Dans un entretien téléphonique à la chaîne publique Rai2 samedi soir, l'oncle des jumelles, Valerio Lucidi, a depuis Lausanne affirmé que les «fillettes ont été vues hier soir (vendredi soir) à Monza (nord) en compagnie d'une femme blanche aux cheveux bruns», ajoutant que «le père avait été vu dans région d'Amalfi, de Naples, en train de déjeuner dans une pizzeria, sans les fillettes». Ces informations n'ont pas été confirmées par les enquêteurs.

Carte postale envoyée

La mère s'était présentée vendredi à la police française à la recherche de ses filles à Marseille (sud de la France), d'où le père lui avait envoyé le 31 janvier une carte postale dans laquelle il se disait désespéré et affirmait ne pas pouvoir vivre sans elle.

En Italie, des moyens importants ont été mobilisés pour rechercher les fillettes aux environs de la gare de Cerignola (Pouilles, sud), où leur père s'est donné la mort en se jetant sous un train.

Brigades cynophiles, agents à cheval et hélicoptères ont passé au peigne fin la région pour tenter de retrouver une trace d'Alessia et de Livia, mais sans succès.

Parallèlement, les recherches se sont poursuivies en Suisse, où une trentaine d'agents ont été mobilisés, et près de Marseille, mais sans plus de résultats.

Dépouille rapatriée

Deux inspecteurs suisses ont en outre été dépêchés en Italie, où ils ont apporté des vêtements appartenant aux deux soeurs pour aider les chiens dans leurs recherches grâce à leur odeur. Ils doivent également rapatrier en Suisse la dépouille du père pour une identification formelle.

Deux autres policiers suisses se sont par ailleurs rendus à Marseille pour les besoins de l'enquête, mais là non plus pas de résultats probants jusqu'à présent.

Le procureur-adjoint de Marseille, Christophe Barret, a précisé qu'une enquête avait été ouverte pour «disparition inquiétante de mineurs» en vue de «retracer l'itinéraire (du père et) pour savoir s'il était en France avec ses deux petites filles, ce qui n'est absolument pas avéré».

«On sait qu'il a passé la frontière (entre la Suisse et la France) dimanche soir», a dit M. Barret, ajoutant que le véhicule du père avait été retrouvé «dans le sud de l'Italie, à proximité de l'endroit où l'on a découvert ce qui est vraisemblablement son corps».
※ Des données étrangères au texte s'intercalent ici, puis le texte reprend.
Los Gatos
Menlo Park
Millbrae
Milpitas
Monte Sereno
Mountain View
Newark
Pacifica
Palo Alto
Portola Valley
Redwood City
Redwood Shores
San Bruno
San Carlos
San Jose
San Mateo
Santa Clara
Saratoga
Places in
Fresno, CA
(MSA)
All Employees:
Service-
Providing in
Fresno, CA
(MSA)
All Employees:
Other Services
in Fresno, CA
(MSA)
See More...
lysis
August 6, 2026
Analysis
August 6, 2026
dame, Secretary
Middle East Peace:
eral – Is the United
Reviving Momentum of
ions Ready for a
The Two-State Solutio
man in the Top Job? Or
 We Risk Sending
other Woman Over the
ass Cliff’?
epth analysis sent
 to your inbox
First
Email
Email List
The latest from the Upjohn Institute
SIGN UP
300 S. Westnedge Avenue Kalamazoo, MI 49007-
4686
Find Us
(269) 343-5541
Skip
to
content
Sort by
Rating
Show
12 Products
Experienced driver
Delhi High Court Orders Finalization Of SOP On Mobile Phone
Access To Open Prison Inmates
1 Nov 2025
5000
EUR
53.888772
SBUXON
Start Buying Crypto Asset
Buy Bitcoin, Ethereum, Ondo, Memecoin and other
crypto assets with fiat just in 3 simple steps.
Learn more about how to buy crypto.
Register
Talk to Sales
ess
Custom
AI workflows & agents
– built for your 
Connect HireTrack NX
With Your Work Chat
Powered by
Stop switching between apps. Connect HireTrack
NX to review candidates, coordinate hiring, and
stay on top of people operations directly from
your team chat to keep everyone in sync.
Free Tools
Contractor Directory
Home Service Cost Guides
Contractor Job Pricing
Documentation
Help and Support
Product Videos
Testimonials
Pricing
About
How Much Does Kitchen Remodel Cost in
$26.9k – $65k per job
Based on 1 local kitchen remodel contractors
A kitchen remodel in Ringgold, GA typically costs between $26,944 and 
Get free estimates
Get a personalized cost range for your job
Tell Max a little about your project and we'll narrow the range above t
«Ce qu'on sait, c'est que l'on n'a pas de preuves de la présence récente des deux petites filles dans le véhicule», a-t-il précisé.

«Tout est envisageable»

Un appel à témoins diffusé vendredi par la police cantonale vaudoise a été relayé par la police française, selon M. Barret.

«Les deux fillettes ont été vues pour la dernière fois dimanche (30 janvier) à proximité de leur domicile. Depuis, nous n'avons plus aucune information sur l'endroit où elles se trouvent. Tout est envisageable», a déclaré samedi de son côté un porte-parole de la police cantonale vaudoise, interrogé par l'AFP.

Il a ajouté qu'il ne disposait d'aucun élément permettant de penser que les jumelles n'auraient pas quitté la Suisse. Le père aurait quant à lui été vu jeudi midi à Naples, a-t-il indiqué.

Le sort des enfants suscite les plus grandes craintes de la part des pouvoirs publics, selon une source proche de l'enquête. Les pompiers italiens ont d'ailleurs commencé à explorer les nombreux puits qui se trouvent dans la région de Cerignola.

La mère des fillettes, originaire d'Ascoli Piceno, en Italie, a préféré ne pas quitter son domicile suisse, d'où elle reste cependant en contact constant avec les enquêteurs italiens, selon l'agence italienne Ansa.